Desai et al in a recent extended follow-up study of VALOR-HCM trial have now shown that for patients with symptomatic obstructive HCM, there is sufficient and sustained improvement with mavacamten at 56 weeks of follow-up, thereby reducing the need for SRT and representing a useful therapeutic option for patients.
To examine the cumulative longer-term effect of mavacamten on the need for SRT through week 56, the authors recruited patients from 19 US HCM centers. Included in the trial were patients with obstructive HCM (NYHA class III/IV) referred for SRT.
Patients initially assigned to mavacamten at baseline continued the drug for 56 weeks, and patients taking placebo crossed over to mavacamten from week 16 to week 56 (40-week exposure). Dose titrations were performed using echocardiographic LVOT gradient and LV ejection fraction (LVEF) measurements.
The efficacy end point was the composite of a decision to proceed with SRT or eligibility for SRT as per AHA guidelines.
Findings of the trial:
1. Among 112 patients with highly symptomatic obstructive HCM in the original VALOR-HCM trial, 108 qualified for the week 56 evaluation.

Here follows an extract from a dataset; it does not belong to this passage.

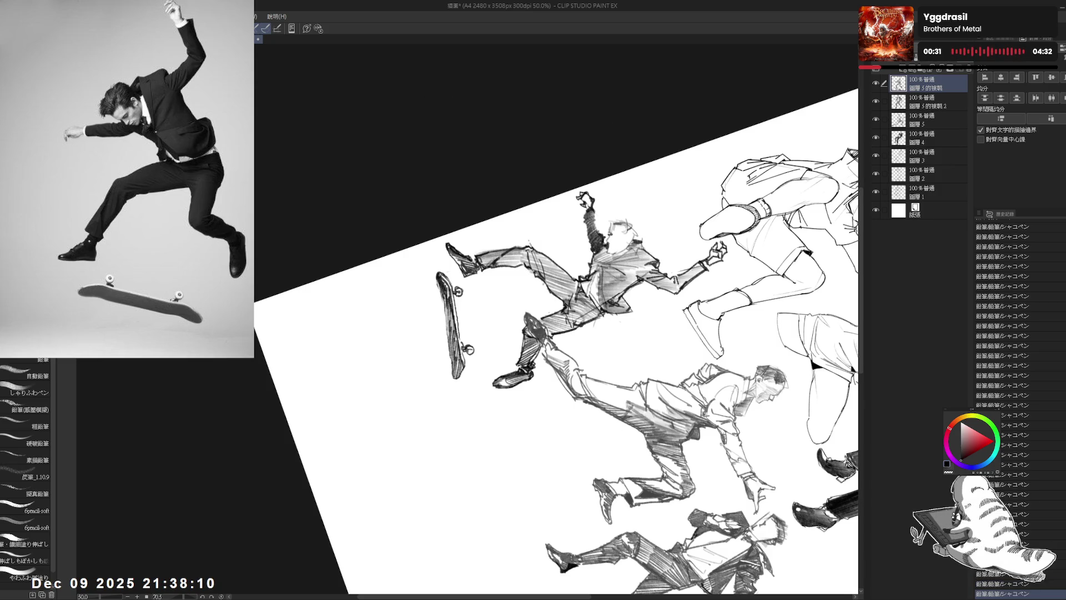
left_click_drag(446, 281, 447, 340)
left_click_drag(453, 310, 449, 361)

2. At week 56, 8.9% in the original mavacamten group and 19.2% in the placebo crossover group met the composite end point.

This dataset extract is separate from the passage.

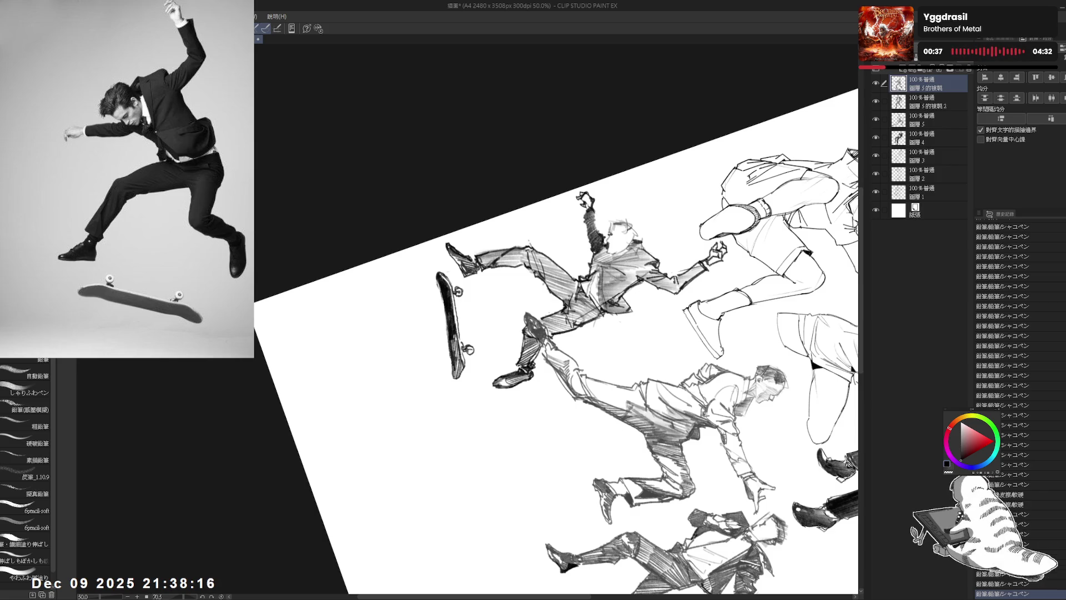
key("ctrl+0")
left_click_drag(500, 341, 507, 349)
left_click_drag(543, 227, 471, 315)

3. Around 90% patients continued mavacamten long term. Between the mavacamten and placebo-to-mavacamten groups, respectively, after 56 weeks, there was a sustained reduction in resting and Valsalva LVOT gradients.
4. Similarly, there was an improvement in NYHA class of 1 or higher in 93% in the original mavacamten group and 73% in the placebo crossover group.
5. Overall, 12 of 108 patients had an LVEF less than 50% but 9 out of 12 continued treatment.
To summarise, at week 56, there was a sustained therapeutic effect, with only 6 patients (5.6%) undergoing SRT and 89% remaining in the long-term extension phase. The reduction in SRT eligibility, improvement in NYHA class, and LVOT gradients paves way for mavacamten to be a useful therapeutic option for symptomatic HCM patients.
A word of caution:
“It is noteworthy that 11% of patients developed LVEF less than 50% during the course of this study, which underscores the need for careful monitoring and additional long-term safety data”, noted the authors.
Although mavacamten must be used carefully, the ability to defer SRT in most patients for more than 1 year indicates a favorable balance of benefit to risk given the invasive nature of alternative treatments.